BEGIN
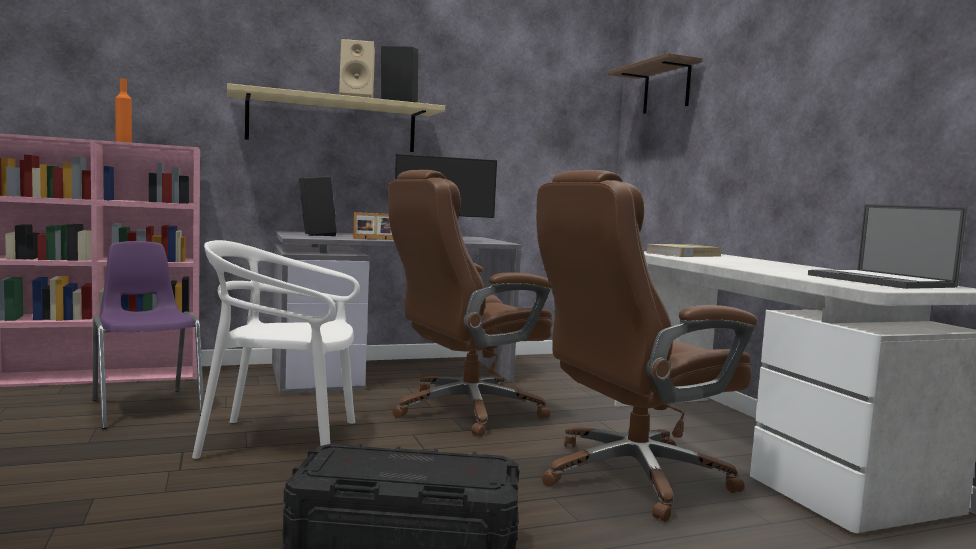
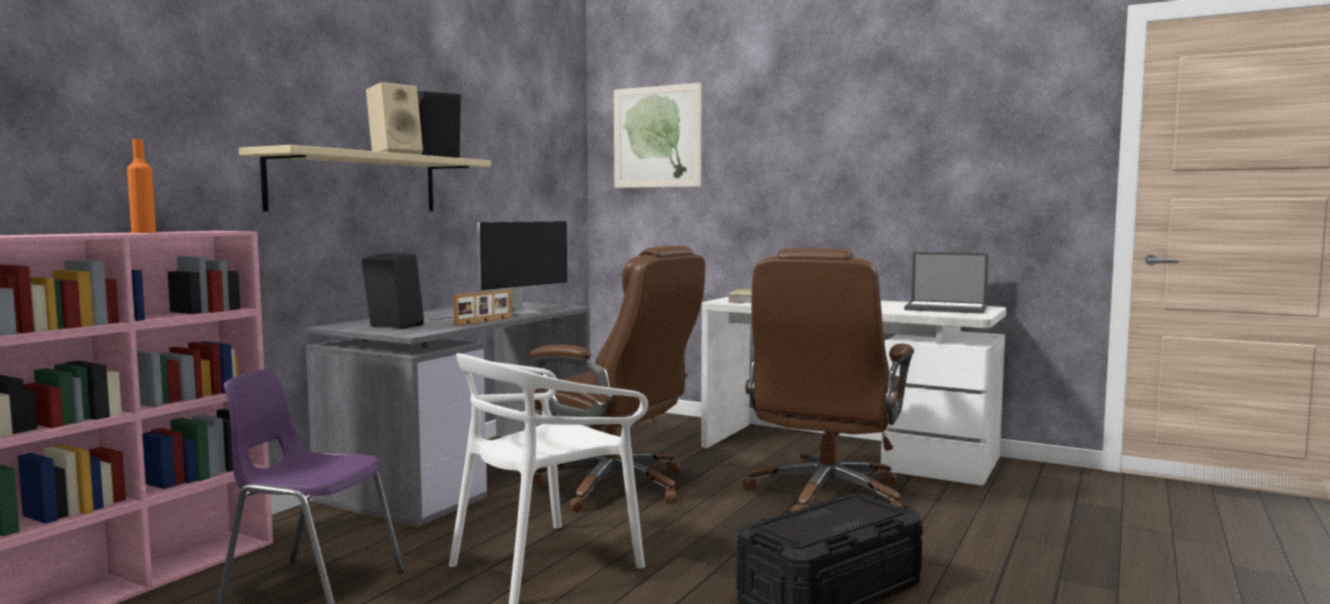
camera: 40 degrees left, 0 degrees up
brown office chair [388,170,553,437] -> brown office chair turned 75 degrees counterclockwise [529,245,705,512]
shelf [608,53,702,114] -> picture [614,83,702,188]

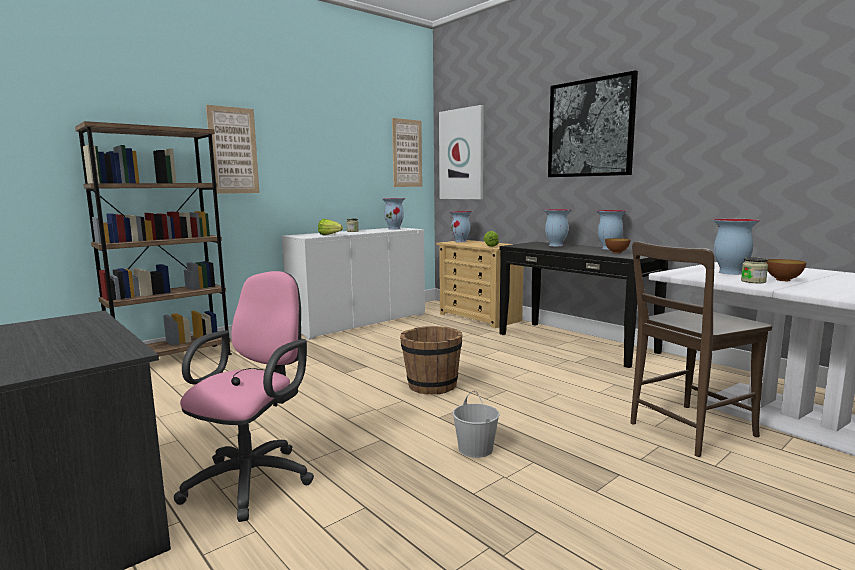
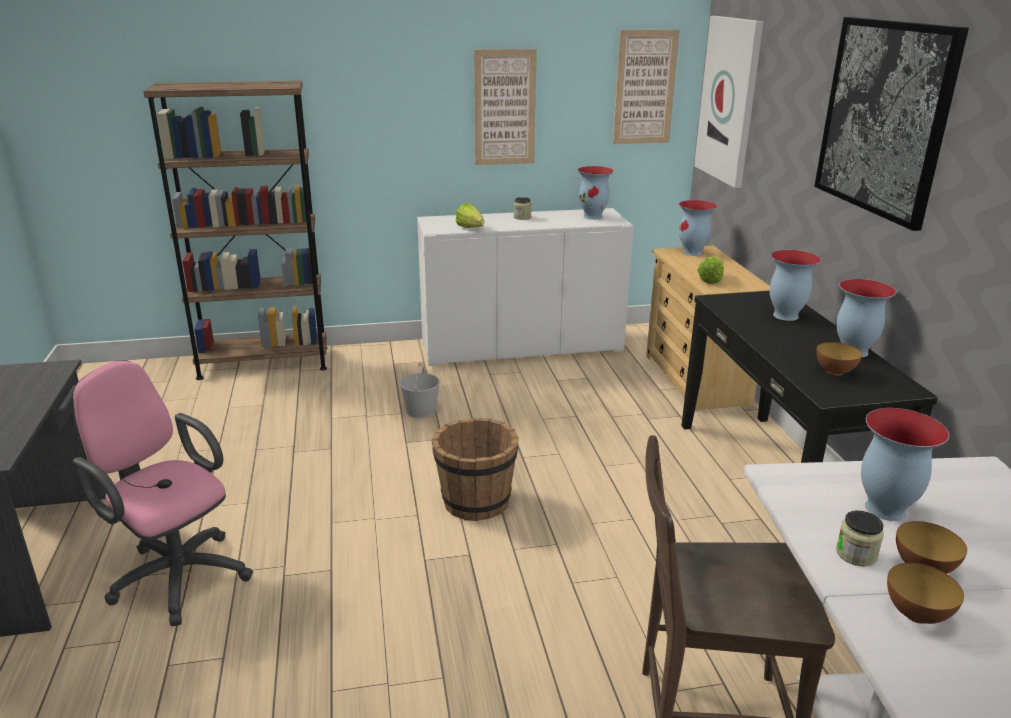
camera: 30 degrees right, 15 degrees up
pink office chair [174,271,314,522] -> pink office chair turned 105 degrees counterclockwise [73,360,253,626]
picture [206,105,260,194] -> picture moved to [474,49,537,165]
white bucket [453,390,500,458] -> white bucket moved to [400,363,440,418]
none -> bowl [887,563,964,624]

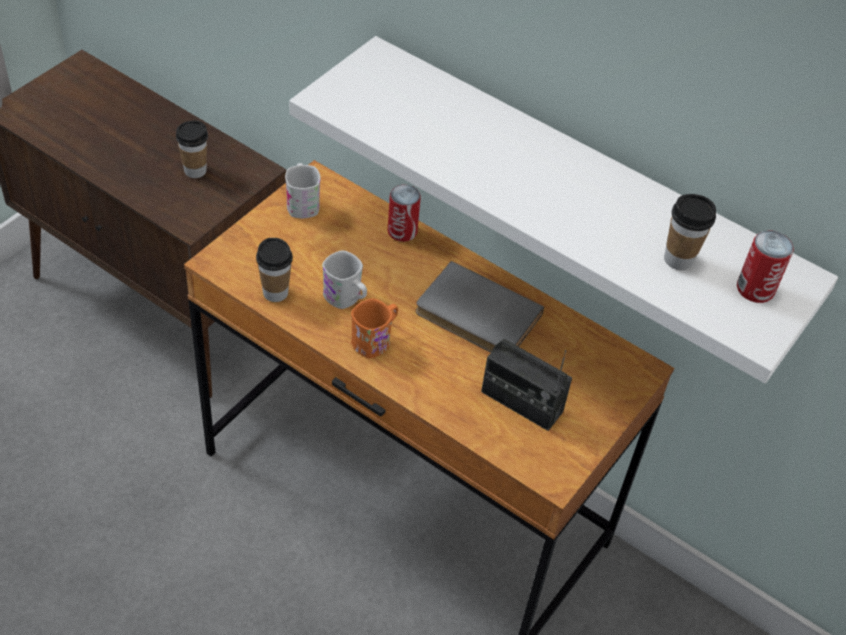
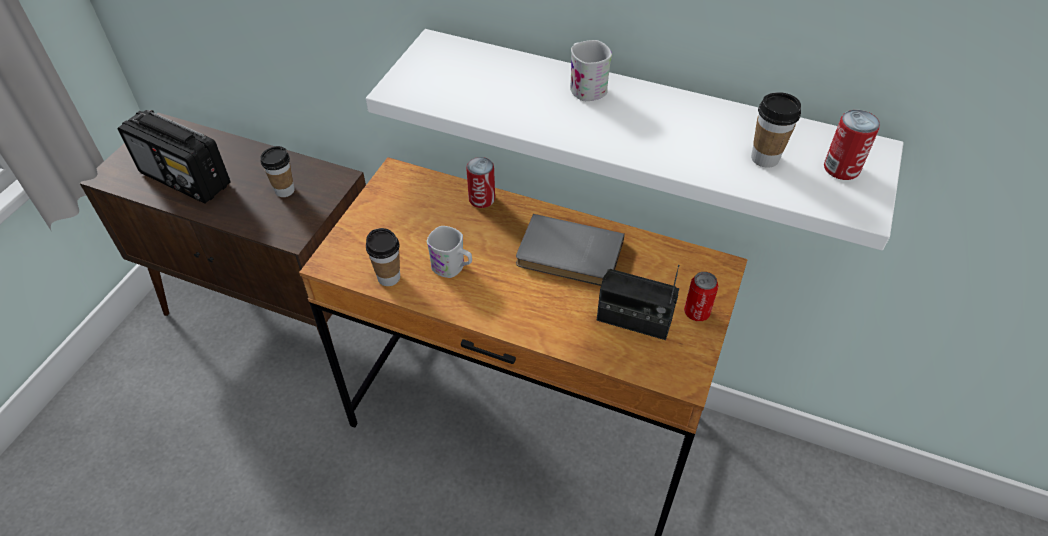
camera: 10 degrees left, 0 degrees up
white mug [285,163,321,218] -> white mug moved to [570,40,612,101]
orange mug [351,298,398,358] -> none
none -> radio [118,110,231,204]
none -> can [684,272,719,321]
END
> _EXERCISE GOAL_
Count the lines in the data that contain the string "camera", and give nothing but that number.

> _SOLUTION BELOW_
3